Exercise aim: Every line below needs to be printed again exactly, without any of its pictures.

-=-=-

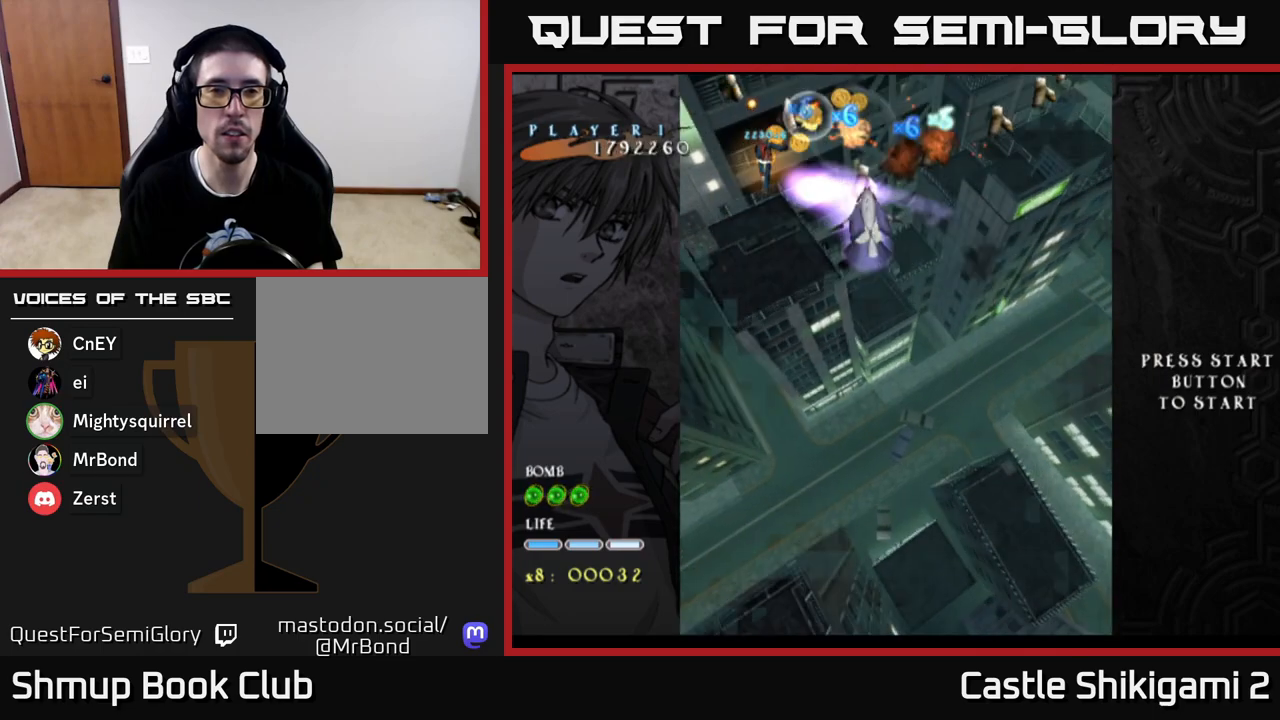
{"buttons": ["X", "DPAD_RIGHT"], "left_stick": "center", "right_stick": "center", "events": [[483, "DPAD_RIGHT", "down"]]}
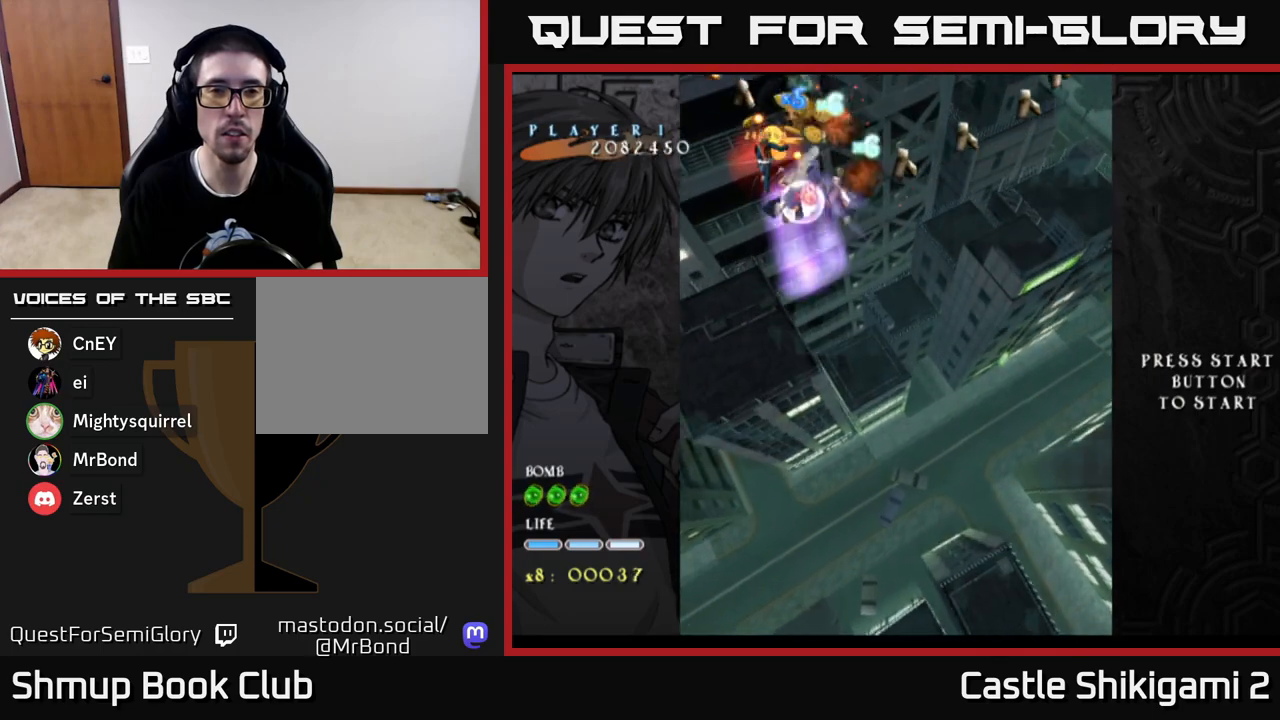
{"buttons": ["X", "DPAD_DOWN", "DPAD_RIGHT"], "left_stick": "center", "right_stick": "center", "events": [[33, "DPAD_DOWN", "down"]]}
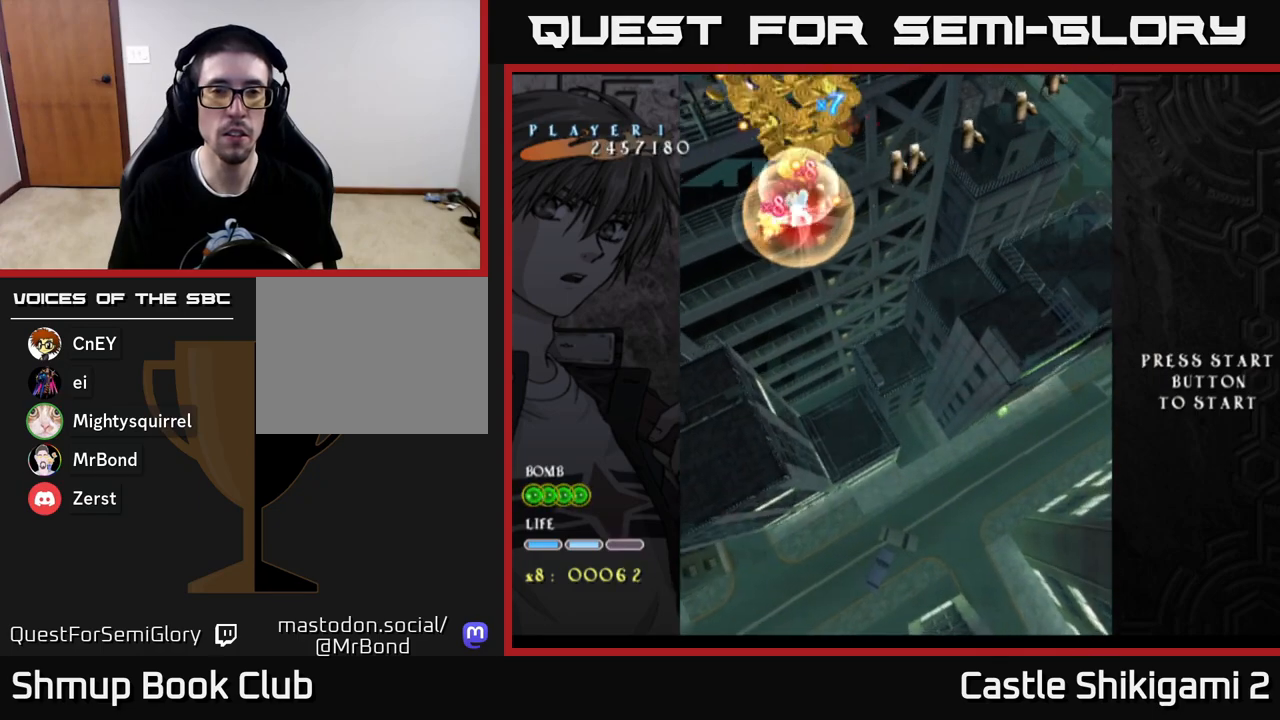
{"buttons": [], "left_stick": "center", "right_stick": "center", "events": [[317, "DPAD_DOWN", "up"], [367, "DPAD_RIGHT", "up"], [417, "X", "up"]]}
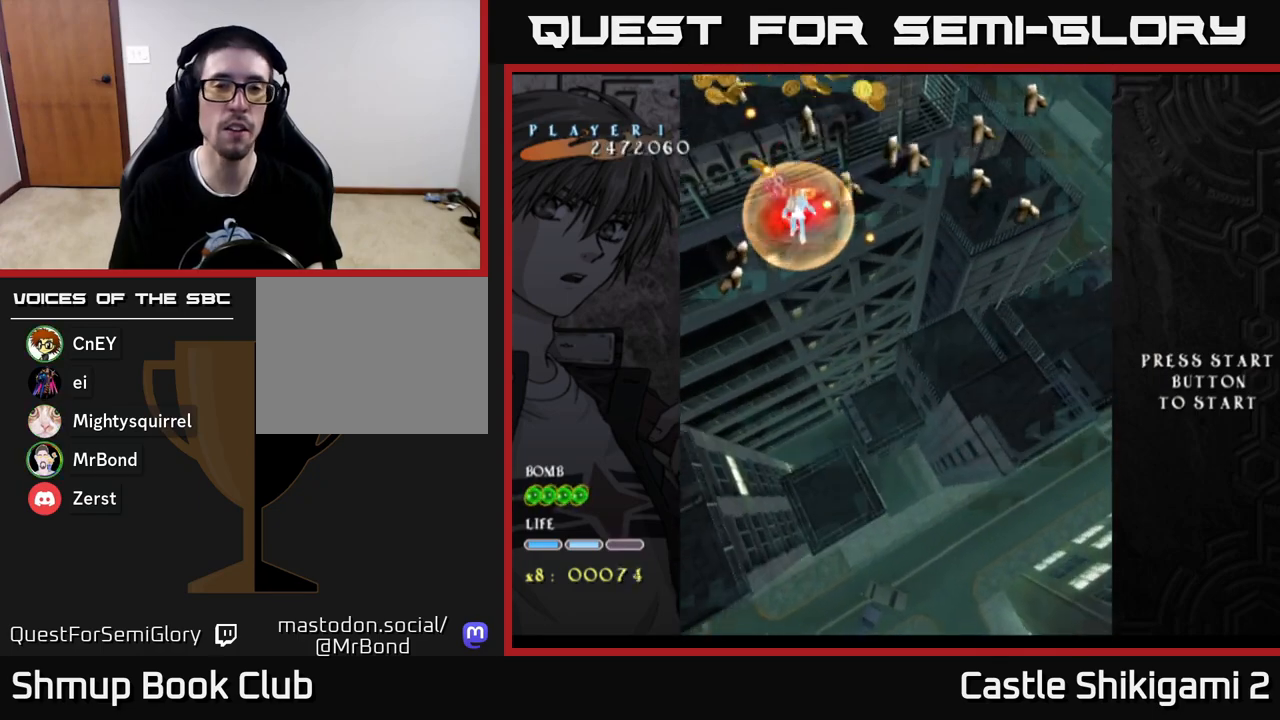
{"buttons": ["A"], "left_stick": "center", "right_stick": "center", "events": [[50, "START", "down"], [200, "START", "up"], [317, "DPAD_UP", "down"], [417, "A", "down"], [450, "DPAD_UP", "up"]]}
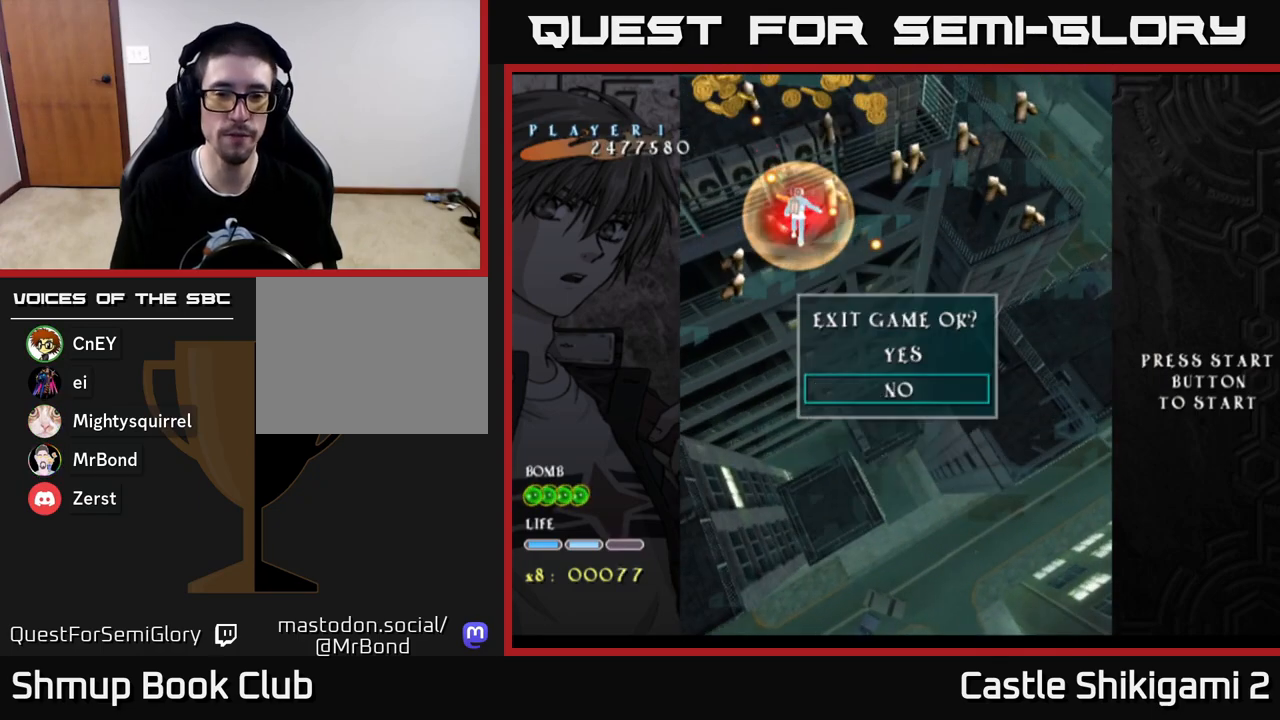
{"buttons": ["START"], "left_stick": "center", "right_stick": "center", "events": [[33, "A", "up"], [150, "DPAD_UP", "down"], [217, "A", "down"], [250, "DPAD_UP", "up"], [350, "A", "up"], [500, "START", "down"]]}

-=-=-

Result for this exercise:
{"buttons": ["X", "DPAD_RIGHT"], "left_stick": "center", "right_stick": "center", "events": [[483, "DPAD_RIGHT", "down"]]}
{"buttons": ["X", "DPAD_DOWN", "DPAD_RIGHT"], "left_stick": "center", "right_stick": "center", "events": [[33, "DPAD_DOWN", "down"]]}
{"buttons": [], "left_stick": "center", "right_stick": "center", "events": [[317, "DPAD_DOWN", "up"], [367, "DPAD_RIGHT", "up"], [417, "X", "up"]]}
{"buttons": ["A"], "left_stick": "center", "right_stick": "center", "events": [[50, "START", "down"], [200, "START", "up"], [317, "DPAD_UP", "down"], [417, "A", "down"], [450, "DPAD_UP", "up"]]}
{"buttons": ["START"], "left_stick": "center", "right_stick": "center", "events": [[33, "A", "up"], [150, "DPAD_UP", "down"], [217, "A", "down"], [250, "DPAD_UP", "up"], [350, "A", "up"], [500, "START", "down"]]}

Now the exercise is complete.